Skip agents — if you only need the message routing and channel adapter layer without the agent, the rest of the stack runs fine. Route messages to a #observe route or handle them via webhooks.

env vars reference

variable	goes in	notes
`SECRETS_KEY`	Secret	32-byte random; `routd` uses it to encrypt the secrets table in SQLite
`AUTHD_SERVICE_KEY`	Secret	per-daemon key each daemon presents to `authd` to mint its `service:` token
`CHANNEL_SECRET`	Secret	bearer token adapters present to `routd`
`TELEGRAM_BOT_TOKEN`	Secret	teled adapter; omit if not using Telegram
`SLACK_BOT_TOKEN`	Secret	slakd adapter; omit if not using Slack
`SLACK_SIGNING_SECRET`	Secret	slakd adapter
`INSTANCE_NAME`	ConfigMap	short name; becomes data dir suffix
`ASSISTANT_NAME`	ConfigMap	shown in chat UIs and pane titles
`WEB_HOST`	ConfigMap	public URL including scheme; used in invite links
`CONTAINER_IMAGE`	ConfigMap	agent image name; `runed` pulls this per agent spawn
`HOST_DATA_DIR`	ConfigMap	host-side (or pod-side in K8s) path to data dir; passed to agent container as a bind-mount source
`HOST_APP_DIR`	ConfigMap	in K8s: path inside the container image where skills live (e.g. `/workspace`); no host bind-mount occurs

troubleshooting

Pod stuck in Pending: Usually the PVC isn’t bound. Check kubectl get pvc — if it’s Pending, the StorageClass may not support RWO or no provisioner is running. On a single-node cluster, use local-path provisioner (Rancher) or set a hostPath PV manually.

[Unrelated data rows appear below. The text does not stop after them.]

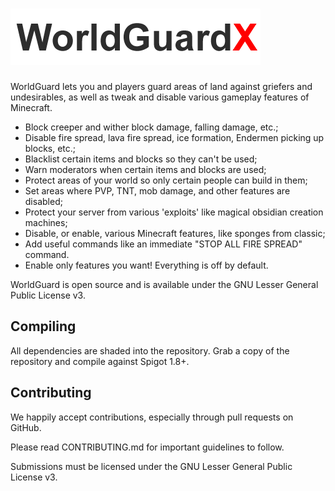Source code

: # ![WorldGuardX](https://github.com/virustotalop/WorldGuardX/blob/master/images/worldguardx.png)

WorldGuard lets you and players guard areas of land against griefers and undesirables, as well as tweak and disable various gameplay features of Minecraft.

* Block creeper and wither block damage, falling damage, etc.;
* Disable fire spread, lava fire spread, ice formation, Endermen picking up blocks, etc.;
* Blacklist certain items and blocks so they can't be used;
* Warn moderators when certain items and blocks are used;
* Protect areas of your world so only certain people can build in them;
* Set areas where PVP, TNT, mob damage, and other features are disabled;
* Protect your server from various 'exploits' like magical obsidian creation machines;
* Disable, or enable, various Minecraft features, like sponges from classic;
* Add useful commands like an immediate "STOP ALL FIRE SPREAD" command.
* Enable only features you want! Everything is off by default.

WorldGuard is open source and is available under the GNU Lesser
General Public License v3.


Compiling
---------

All dependencies are shaded into the repository. Grab a copy of the repository and compile against Spigot 1.8+.

Contributing
------------

We happily accept contributions, especially through pull requests on GitHub.

Please read CONTRIBUTING.md for important guidelines to follow.

Submissions must be licensed under the GNU Lesser General Public License v3.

routd crashloops on startup: Usually the data dir isn’t seeded. Check that the initContainer ran and exited 0. If arizuko create failed, it logs why — missing env var, permission error, or existing corrupt DB. Check kubectl logs deploy/arizuko -c init-data.

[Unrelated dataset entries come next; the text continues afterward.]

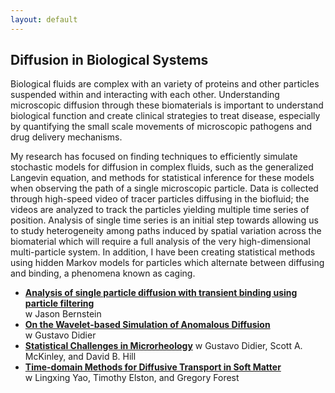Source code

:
 ```yaml
---
layout: default
---
```


## Diffusion in Biological Systems

 Biological fluids are complex with an variety of proteins and other particles suspended within and interacting with each other.  Understanding microscopic diffusion through these biomaterials is important to understand biological function and create clinical strategies to treat disease, especially by quantifying the small scale movements of microscopic pathogens and drug delivery mechanisms.

My research has focused on finding techniques to efficiently simulate stochastic models for diffusion in complex fluids, such as the generalized Langevin equation, and methods for statistical inference for these models when observing the path of a single microscopic particle. Data is collected through high-speed video of tracer particles diffusing in the biofluid; the videos are analyzed to track the particles yielding multiple time series of position. Analysis of single time series is an initial step towards allowing us to study heterogeneity among paths induced by spatial variation across the biomaterial which will require a full analysis of the very high-dimensional multi-particle system.  In addition, I have been creating statistical methods using hidden Markov models for particles which alternate between diffusing and binding, a phenomena known as caging.  


* **[Analysis of single particle diffusion with transient binding using particle filtering](http://dx.doi.org/10.1016/j.jtbi.2016.04.013)**  
w Jason Bernstein
* **[On the Wavelet-based Simulation of Anomalous Diffusion](http://arxiv.org/abs/1202.4437)**  
w Gustavo Didier
* **[Statistical Challenges in Microrheology](http://arxiv.org/abs/1201.5984)** 
w Gustavo Didier, Scott A. McKinley, and David B. Hill
* **[Time-domain Methods for Diffusive Transport in Soft Matter](./docs/gle.pdf)**  
w Lingxing Yao, Timothy Elston, and Gregory Forest


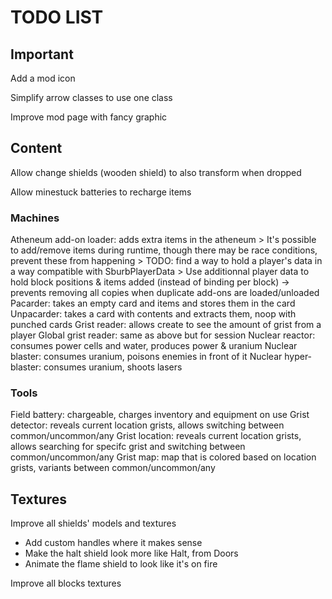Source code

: # TODO LIST #

## Important ##

Add a mod icon

Simplify arrow classes to use one class

Improve mod page with fancy graphic

## Content ##

Allow change shields (wooden shield) to also transform when dropped

Allow minestuck batteries to recharge items

### Machines ###

Atheneum add-on loader: adds extra items in the atheneum
\> It's possible to add/remove items during runtime, though there may be race conditions, prevent these from happening
\> TODO: find a way to hold a player's data in a way compatible with SburbPlayerData
\> Use additionnal player data to hold block positions & items added (instead of binding per block) -> prevents removing all copies when duplicate add-ons are loaded/unloaded
Pacarder: takes an empty card and items and stores them in the card
Unpacarder: takes a card with contents and extracts them, noop with punched cards
Grist reader: allows create to see the amount of grist from a player
Global grist reader: same as above but for session
Nuclear reactor: consumes power cells and water, produces power & uranium
Nuclear blaster: consumes uranium, poisons enemies in front of it
Nuclear hyper-blaster: consumes uranium, shoots lasers

### Tools ###

Field battery: chargeable, charges inventory and equipment on use
Grist detector: reveals current location grists, allows switching between common/uncommon/any
Grist location: reveals current location grists, allows searching for specifc grist and switching between common/uncommon/any
Grist map: map that is colored based on location grists, variants between common/uncommon/any

## Textures ##

Improve all shields' models and textures

- Add custom handles where it makes sense
- Make the halt shield look more like Halt, from Doors
- Animate the flame shield to look like it's on fire

Improve all blocks textures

Adapter can’t reach routd: All containers in the same Pod share localhost. Confirm ROUTER_URL is set to http://localhost:8080 (routd’s port in this manifest) in the adapter’s env, and that adapters wait for routd and authd to be ready.

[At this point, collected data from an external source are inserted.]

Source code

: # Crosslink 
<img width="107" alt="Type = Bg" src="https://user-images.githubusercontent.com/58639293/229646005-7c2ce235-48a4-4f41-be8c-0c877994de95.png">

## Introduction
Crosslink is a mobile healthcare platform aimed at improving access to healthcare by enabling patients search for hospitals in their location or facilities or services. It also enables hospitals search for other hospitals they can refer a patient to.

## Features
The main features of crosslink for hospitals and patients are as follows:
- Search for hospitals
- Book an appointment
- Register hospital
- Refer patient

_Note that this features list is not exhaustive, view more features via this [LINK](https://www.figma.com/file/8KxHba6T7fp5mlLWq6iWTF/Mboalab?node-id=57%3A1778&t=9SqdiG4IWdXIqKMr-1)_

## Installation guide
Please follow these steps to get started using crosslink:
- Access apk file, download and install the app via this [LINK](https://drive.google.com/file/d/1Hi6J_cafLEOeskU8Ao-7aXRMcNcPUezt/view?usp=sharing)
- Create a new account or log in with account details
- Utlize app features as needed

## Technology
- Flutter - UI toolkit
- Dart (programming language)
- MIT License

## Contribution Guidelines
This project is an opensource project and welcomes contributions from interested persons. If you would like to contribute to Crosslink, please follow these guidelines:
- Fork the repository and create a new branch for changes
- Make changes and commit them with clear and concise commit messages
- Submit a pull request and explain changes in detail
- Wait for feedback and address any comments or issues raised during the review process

Secrets not updating after Vault rotation: External Secrets syncs on refreshInterval. After sync, the K8s Secret is updated but the running pod still has the old env. Restart the pod: kubectl rollout restart deploy/arizuko. To automate this, add the Reloader controller, which triggers a rollout when a watched Secret changes.
Agent containers don’t spawn: See the agent containers section above. The CONTAINER_BACKEND=kubernetes path isn’t shipped yet; use DinD or skip agents until it is.